The Maple Leafs discovered Salming and Hammarstrom in the spring of 1973 when scout Gerry McNamara decided to take in a game in Sweden between the Barrie Flyers, a senior amateur team from Ontario, and the Brynas team of the Swedish league. Hammarstrom immediately impressed McNamara as a goal scorer by beating the Barrie goaltender four times; Hammarstrom may not be an egg cracker in the NHL but he has scored a total of 60 goals in his three pro seasons. Salming, on the other hand, mainly impressed McNamara when he was thrown out of the game for fighting. "Well, we were playing a Canadian team, eh?" Salming says with a grin. McNamara visited the Brynas dressing room and invited Salming and Hammarstrom to Toronto for a tryout with the Maple Leafs. They accepted, and they both were in the Maple Leaf lineup for the opening game of the 1973-74 season.

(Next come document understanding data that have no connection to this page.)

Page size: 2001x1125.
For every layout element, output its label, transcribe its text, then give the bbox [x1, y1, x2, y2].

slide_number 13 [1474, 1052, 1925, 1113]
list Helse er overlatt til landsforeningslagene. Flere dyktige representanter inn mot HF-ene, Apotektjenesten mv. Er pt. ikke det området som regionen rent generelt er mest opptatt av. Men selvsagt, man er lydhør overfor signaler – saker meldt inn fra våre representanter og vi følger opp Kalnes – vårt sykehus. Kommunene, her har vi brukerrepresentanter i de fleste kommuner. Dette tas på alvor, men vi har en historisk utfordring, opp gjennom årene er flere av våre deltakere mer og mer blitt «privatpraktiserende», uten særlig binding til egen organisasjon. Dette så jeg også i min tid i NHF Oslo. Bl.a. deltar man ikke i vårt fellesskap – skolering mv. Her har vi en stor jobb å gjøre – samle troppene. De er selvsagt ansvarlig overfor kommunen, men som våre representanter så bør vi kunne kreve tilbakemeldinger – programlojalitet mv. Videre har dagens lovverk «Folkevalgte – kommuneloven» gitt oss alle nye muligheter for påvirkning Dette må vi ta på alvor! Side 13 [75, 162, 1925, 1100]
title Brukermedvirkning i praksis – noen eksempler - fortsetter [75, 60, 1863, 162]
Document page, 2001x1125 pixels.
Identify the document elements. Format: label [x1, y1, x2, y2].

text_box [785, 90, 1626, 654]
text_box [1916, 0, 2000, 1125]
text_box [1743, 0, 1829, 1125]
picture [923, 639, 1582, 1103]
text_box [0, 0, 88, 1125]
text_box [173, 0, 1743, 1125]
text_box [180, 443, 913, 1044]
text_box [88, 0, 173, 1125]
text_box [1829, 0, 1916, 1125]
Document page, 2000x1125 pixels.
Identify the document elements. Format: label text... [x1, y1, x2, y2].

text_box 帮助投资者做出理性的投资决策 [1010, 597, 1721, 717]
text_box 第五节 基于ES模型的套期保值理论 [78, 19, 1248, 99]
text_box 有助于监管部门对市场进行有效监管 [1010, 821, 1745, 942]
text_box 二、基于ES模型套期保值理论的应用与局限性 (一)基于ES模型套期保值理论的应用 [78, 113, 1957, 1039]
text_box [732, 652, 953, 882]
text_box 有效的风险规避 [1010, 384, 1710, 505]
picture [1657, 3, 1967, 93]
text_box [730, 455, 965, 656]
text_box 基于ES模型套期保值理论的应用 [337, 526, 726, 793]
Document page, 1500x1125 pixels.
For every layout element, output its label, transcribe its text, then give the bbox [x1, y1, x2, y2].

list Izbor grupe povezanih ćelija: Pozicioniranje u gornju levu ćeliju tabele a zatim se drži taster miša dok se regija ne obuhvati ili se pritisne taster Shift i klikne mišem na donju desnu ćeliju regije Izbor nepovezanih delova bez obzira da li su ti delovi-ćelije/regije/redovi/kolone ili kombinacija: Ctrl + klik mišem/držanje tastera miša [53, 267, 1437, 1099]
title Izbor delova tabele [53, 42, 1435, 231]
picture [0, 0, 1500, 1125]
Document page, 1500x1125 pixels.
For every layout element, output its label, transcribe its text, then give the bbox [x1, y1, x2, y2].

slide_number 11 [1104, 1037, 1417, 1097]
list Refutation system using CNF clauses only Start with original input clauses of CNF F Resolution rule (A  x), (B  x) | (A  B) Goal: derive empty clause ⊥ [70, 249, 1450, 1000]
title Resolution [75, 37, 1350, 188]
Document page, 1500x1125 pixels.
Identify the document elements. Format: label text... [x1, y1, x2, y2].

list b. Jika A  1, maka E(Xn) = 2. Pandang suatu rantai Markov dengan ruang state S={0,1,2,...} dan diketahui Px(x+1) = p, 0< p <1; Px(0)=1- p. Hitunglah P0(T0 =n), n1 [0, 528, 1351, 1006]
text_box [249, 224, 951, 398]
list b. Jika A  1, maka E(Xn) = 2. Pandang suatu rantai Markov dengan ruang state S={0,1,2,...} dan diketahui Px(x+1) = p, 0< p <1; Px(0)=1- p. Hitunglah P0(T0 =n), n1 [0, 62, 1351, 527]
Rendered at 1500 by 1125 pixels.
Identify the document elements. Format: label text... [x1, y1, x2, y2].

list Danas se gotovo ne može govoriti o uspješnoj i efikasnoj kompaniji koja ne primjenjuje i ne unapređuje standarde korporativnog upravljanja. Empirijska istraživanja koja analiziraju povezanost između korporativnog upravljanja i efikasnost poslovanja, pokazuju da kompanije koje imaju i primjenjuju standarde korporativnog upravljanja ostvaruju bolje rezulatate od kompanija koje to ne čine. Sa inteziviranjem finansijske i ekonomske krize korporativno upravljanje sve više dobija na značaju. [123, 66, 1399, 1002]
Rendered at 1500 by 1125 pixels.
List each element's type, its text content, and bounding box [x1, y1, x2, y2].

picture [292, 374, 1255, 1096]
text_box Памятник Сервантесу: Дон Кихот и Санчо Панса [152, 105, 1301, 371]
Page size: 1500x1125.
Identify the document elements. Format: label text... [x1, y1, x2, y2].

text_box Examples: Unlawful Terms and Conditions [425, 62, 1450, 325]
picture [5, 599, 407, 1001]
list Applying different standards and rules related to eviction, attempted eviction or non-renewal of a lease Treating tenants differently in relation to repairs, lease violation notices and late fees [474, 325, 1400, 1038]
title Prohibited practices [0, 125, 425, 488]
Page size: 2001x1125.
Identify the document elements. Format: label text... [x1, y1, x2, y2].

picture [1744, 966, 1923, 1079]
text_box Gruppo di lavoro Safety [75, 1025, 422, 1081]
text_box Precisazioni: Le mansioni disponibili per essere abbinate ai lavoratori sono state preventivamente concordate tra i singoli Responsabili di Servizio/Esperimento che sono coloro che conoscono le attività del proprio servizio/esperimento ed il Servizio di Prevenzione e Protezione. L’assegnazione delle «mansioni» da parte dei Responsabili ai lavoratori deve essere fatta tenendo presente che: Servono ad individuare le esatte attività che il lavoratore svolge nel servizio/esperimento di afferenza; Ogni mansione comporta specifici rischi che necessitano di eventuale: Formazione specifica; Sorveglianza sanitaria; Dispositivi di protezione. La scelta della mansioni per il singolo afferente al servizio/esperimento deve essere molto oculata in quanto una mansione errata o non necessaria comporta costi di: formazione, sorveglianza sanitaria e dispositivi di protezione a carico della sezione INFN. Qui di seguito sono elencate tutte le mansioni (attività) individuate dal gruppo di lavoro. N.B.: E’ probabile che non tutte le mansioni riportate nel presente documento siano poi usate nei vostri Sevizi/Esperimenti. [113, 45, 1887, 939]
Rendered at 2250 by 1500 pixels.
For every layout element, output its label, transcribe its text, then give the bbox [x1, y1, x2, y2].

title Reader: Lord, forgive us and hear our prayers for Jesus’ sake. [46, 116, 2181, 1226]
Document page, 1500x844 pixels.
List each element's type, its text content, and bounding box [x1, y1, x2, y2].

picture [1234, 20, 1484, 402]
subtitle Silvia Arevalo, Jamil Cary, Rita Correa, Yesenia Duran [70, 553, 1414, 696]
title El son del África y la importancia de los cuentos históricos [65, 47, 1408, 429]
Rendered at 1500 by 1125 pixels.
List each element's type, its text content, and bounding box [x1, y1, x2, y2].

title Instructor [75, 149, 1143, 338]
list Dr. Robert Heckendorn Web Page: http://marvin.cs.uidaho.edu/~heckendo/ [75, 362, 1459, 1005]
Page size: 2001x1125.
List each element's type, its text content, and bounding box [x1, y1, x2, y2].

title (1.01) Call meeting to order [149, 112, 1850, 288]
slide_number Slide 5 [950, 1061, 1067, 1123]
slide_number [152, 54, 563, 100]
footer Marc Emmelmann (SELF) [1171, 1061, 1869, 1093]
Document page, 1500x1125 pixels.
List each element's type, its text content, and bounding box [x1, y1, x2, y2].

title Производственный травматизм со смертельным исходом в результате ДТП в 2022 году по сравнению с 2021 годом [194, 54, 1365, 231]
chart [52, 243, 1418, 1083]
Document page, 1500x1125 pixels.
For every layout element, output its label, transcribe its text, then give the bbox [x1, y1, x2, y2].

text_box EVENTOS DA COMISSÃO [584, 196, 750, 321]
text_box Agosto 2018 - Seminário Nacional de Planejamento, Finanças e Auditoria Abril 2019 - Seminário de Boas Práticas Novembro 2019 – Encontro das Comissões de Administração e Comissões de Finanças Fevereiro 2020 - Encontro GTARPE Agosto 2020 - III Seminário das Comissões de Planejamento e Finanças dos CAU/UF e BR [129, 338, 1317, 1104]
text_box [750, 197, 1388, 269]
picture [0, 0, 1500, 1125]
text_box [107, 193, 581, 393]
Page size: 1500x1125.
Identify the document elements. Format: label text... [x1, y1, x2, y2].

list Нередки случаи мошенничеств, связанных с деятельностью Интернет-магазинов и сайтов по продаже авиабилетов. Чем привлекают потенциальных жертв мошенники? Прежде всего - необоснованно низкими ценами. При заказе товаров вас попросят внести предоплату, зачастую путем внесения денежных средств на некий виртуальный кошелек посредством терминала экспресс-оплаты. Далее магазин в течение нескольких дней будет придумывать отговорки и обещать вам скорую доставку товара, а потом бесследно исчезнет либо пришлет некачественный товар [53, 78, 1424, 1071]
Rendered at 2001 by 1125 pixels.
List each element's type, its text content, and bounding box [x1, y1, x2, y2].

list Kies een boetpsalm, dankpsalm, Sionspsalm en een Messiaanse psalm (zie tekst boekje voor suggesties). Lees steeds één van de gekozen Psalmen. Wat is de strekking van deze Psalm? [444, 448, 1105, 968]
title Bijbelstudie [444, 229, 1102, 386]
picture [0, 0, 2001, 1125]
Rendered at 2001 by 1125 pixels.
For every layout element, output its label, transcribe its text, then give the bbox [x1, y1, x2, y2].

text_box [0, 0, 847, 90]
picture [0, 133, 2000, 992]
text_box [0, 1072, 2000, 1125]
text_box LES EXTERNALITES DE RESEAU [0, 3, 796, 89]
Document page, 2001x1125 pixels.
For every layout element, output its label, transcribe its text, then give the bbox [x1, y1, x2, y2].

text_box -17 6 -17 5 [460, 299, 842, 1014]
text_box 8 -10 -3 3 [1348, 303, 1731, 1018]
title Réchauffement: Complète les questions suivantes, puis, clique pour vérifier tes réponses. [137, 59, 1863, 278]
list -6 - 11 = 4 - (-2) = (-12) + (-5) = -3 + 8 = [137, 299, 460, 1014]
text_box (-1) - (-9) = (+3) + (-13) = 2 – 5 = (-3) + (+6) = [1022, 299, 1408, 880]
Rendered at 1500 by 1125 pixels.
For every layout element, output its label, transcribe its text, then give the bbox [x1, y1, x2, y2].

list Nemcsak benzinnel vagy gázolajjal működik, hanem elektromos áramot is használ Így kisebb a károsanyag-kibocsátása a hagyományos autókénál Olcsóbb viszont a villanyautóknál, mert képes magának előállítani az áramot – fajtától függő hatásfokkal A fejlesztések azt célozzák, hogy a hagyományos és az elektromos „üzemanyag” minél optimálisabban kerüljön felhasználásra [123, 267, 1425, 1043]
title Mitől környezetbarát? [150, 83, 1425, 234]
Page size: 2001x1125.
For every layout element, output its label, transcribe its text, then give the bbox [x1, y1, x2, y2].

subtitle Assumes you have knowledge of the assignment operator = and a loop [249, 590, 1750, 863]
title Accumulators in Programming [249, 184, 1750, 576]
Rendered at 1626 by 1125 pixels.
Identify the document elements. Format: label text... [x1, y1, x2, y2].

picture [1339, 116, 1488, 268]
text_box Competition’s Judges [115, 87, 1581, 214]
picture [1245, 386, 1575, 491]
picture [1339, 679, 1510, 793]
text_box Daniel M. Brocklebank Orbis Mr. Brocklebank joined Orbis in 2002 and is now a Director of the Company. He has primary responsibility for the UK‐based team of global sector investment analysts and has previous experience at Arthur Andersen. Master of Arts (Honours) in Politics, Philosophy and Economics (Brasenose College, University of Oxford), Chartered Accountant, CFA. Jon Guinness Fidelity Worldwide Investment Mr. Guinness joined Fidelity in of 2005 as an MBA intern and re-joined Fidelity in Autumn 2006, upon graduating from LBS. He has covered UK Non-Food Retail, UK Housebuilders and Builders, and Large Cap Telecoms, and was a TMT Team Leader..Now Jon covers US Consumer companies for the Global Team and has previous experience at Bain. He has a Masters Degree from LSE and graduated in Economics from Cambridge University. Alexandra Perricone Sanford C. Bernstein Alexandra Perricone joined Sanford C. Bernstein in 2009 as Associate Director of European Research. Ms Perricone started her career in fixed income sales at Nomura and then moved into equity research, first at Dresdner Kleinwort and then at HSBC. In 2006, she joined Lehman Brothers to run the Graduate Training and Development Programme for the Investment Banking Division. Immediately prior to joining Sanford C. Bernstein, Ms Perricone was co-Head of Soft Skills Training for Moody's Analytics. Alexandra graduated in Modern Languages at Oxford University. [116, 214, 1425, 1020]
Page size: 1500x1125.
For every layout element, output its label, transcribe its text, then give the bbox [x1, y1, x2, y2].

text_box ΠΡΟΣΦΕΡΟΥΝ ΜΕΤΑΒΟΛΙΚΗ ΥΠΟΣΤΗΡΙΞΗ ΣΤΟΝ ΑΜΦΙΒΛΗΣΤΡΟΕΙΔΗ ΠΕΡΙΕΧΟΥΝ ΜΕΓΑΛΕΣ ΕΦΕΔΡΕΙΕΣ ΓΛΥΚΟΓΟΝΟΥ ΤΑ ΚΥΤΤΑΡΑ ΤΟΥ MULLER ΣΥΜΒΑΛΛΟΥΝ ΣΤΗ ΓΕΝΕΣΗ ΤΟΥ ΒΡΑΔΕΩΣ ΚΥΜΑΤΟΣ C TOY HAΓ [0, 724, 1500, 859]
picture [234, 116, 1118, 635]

"I've had to make some adjustments," Salming says. "I was basically a defensive defenseman in Sweden, but over here defensemen handle the puck more. I had to learn to turn quickly and go back for pucks that had been dumped into the corners. And I had to get used to all the stuff that goes on in the corners, too. But nothing was too difficult." Indeed. Salming has played in the NHL All-Star Game the last two seasons, and he is the player around whom the Maple Leafs revolve—offensively and defensively.
Better still, not even the bulliest Broad Street Bully calls Salming a "Chicken Swede" anymore. "I think in time I have earned my respect," Salming says. "I hit, I get hit. There is a lot more to the game than knowing how to fight." Says Dr. Wilson of Salming and all the Swedes, "They've proved something to the lumberjacks."